START DATA EXCERPTS

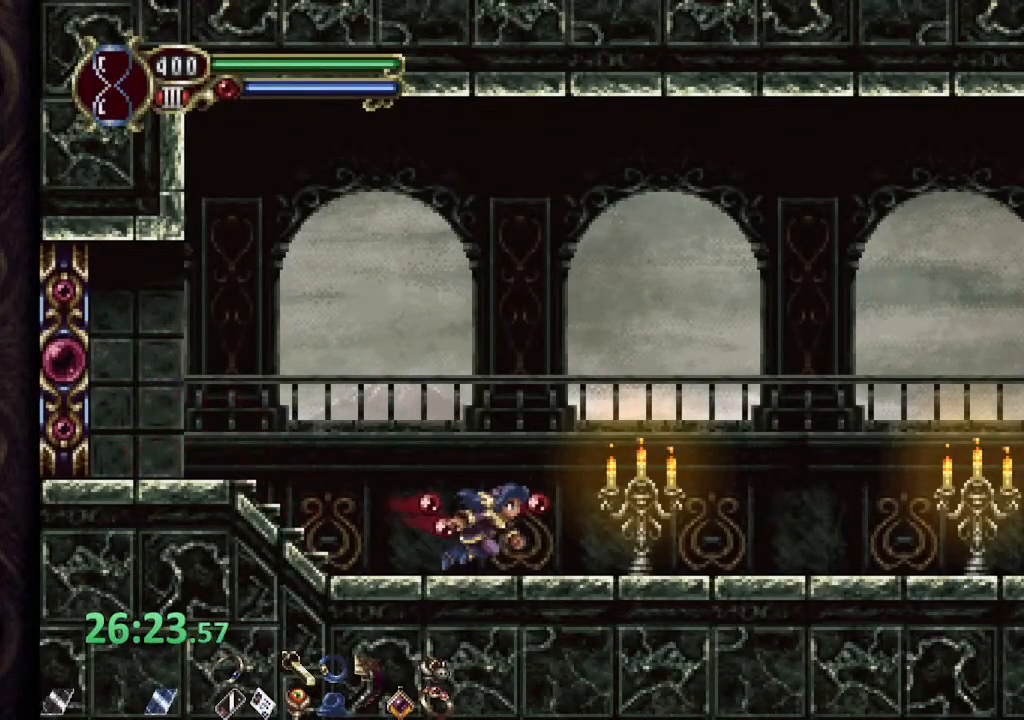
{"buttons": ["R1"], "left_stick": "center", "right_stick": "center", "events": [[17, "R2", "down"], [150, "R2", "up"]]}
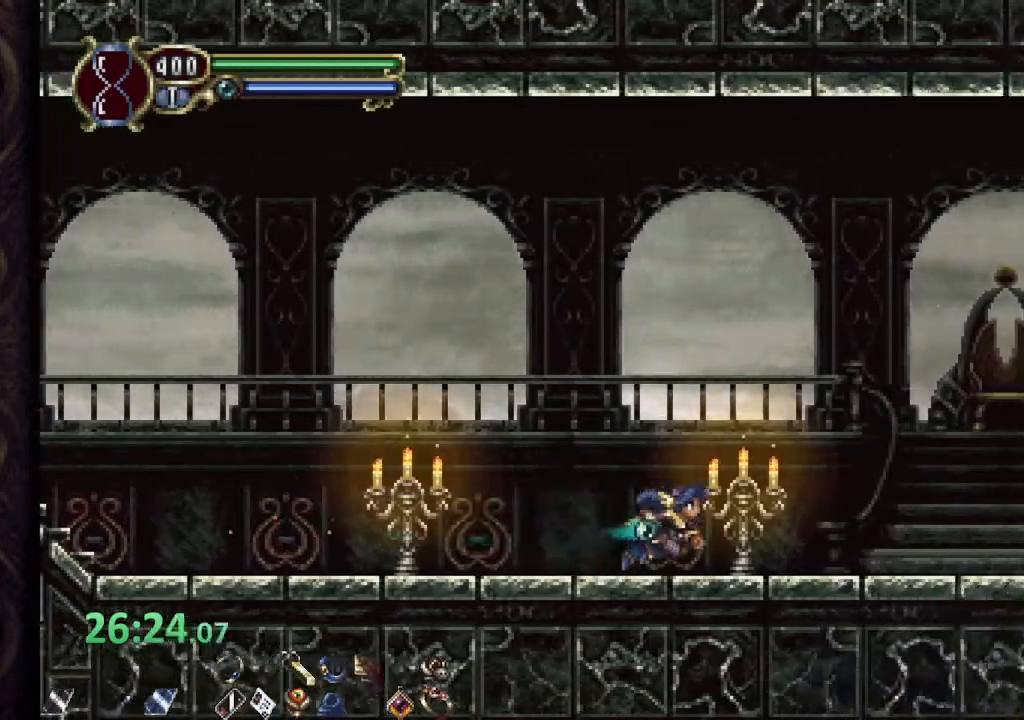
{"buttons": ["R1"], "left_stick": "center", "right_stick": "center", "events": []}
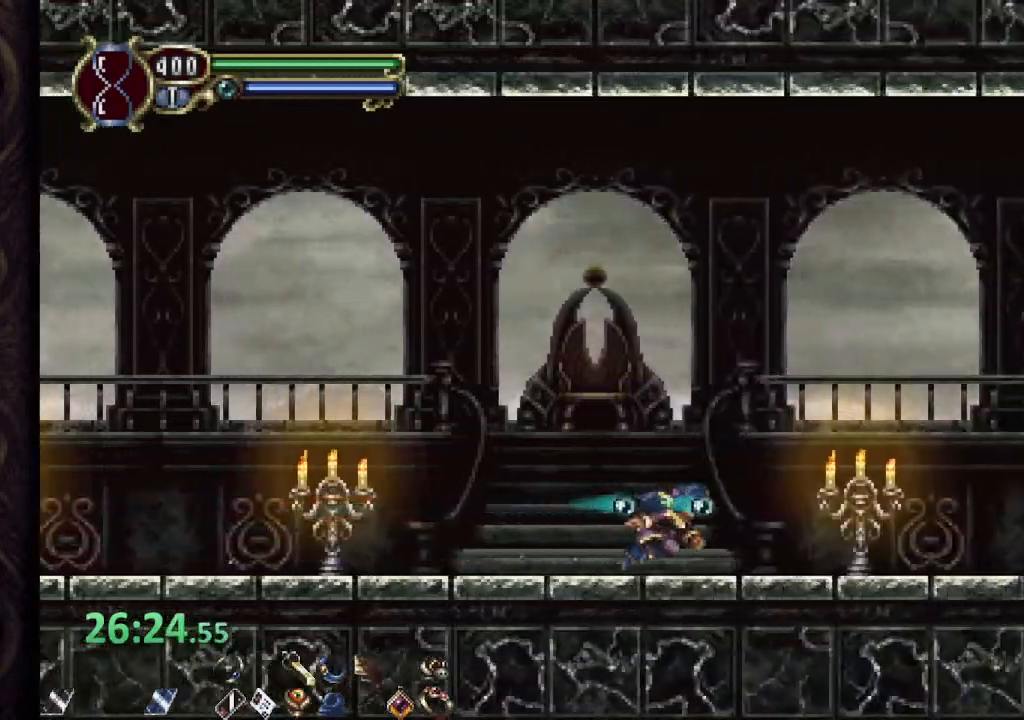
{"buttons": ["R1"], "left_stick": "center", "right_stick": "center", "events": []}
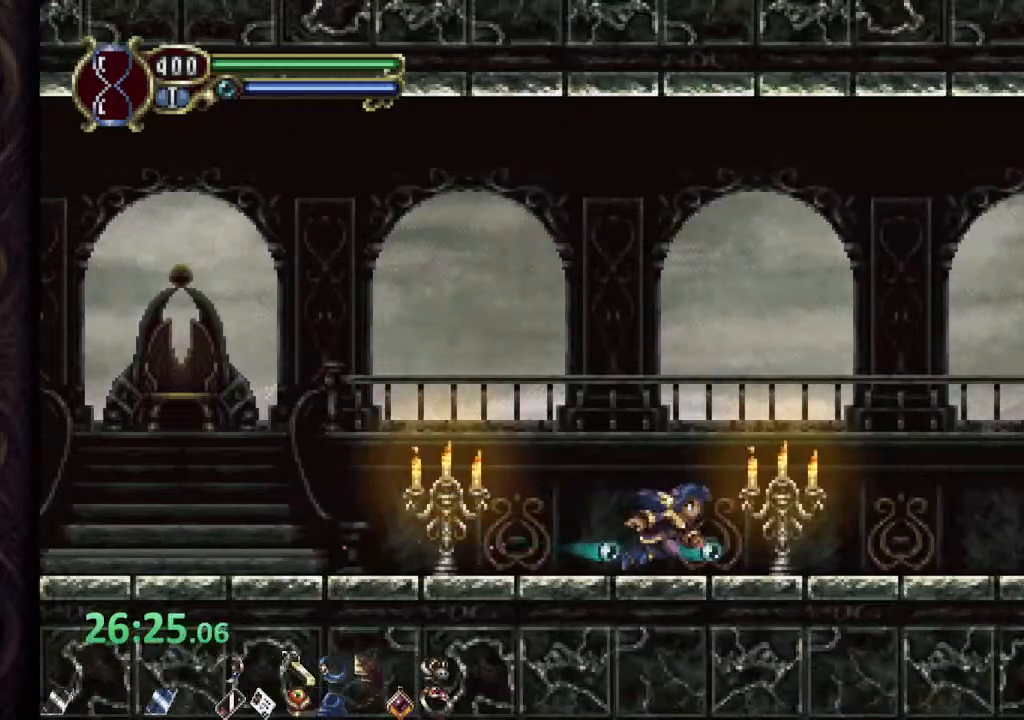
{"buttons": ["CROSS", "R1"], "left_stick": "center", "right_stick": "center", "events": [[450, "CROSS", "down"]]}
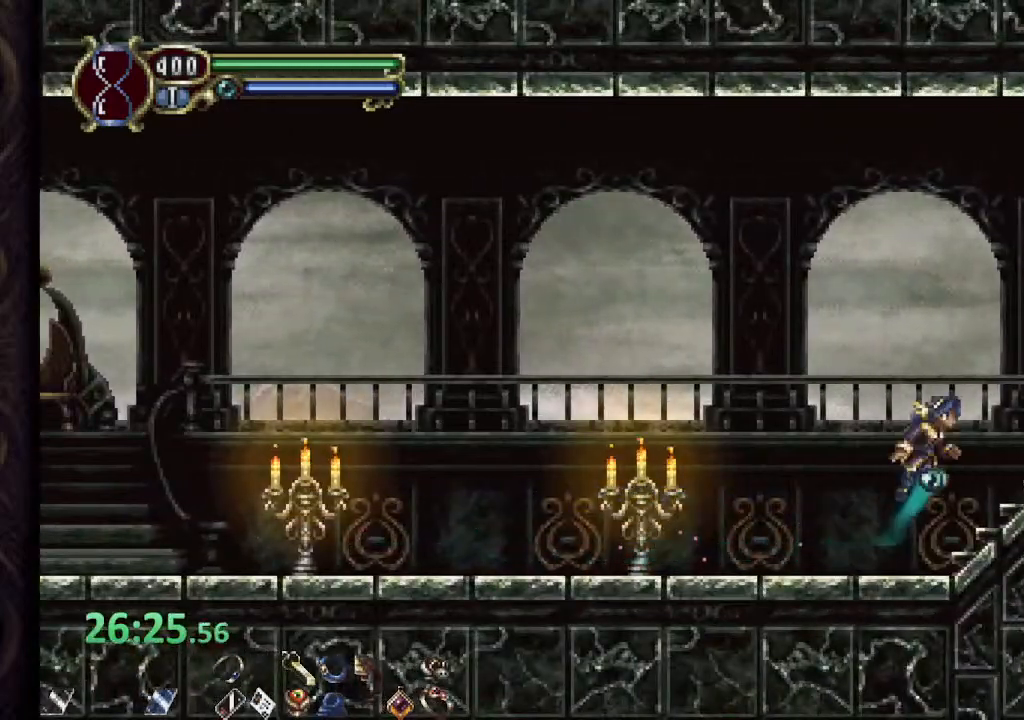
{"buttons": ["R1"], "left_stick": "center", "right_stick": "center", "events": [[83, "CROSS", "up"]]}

END DATA EXCERPTS

■ WHAT THIS TASK INVOLVES
Scan the data above for the word "CROSS". Copy every line in which it is found.

■ YOUR SOLUTION
{"buttons": ["CROSS", "R1"], "left_stick": "center", "right_stick": "center", "events": [[450, "CROSS", "down"]]}
{"buttons": ["R1"], "left_stick": "center", "right_stick": "center", "events": [[83, "CROSS", "up"]]}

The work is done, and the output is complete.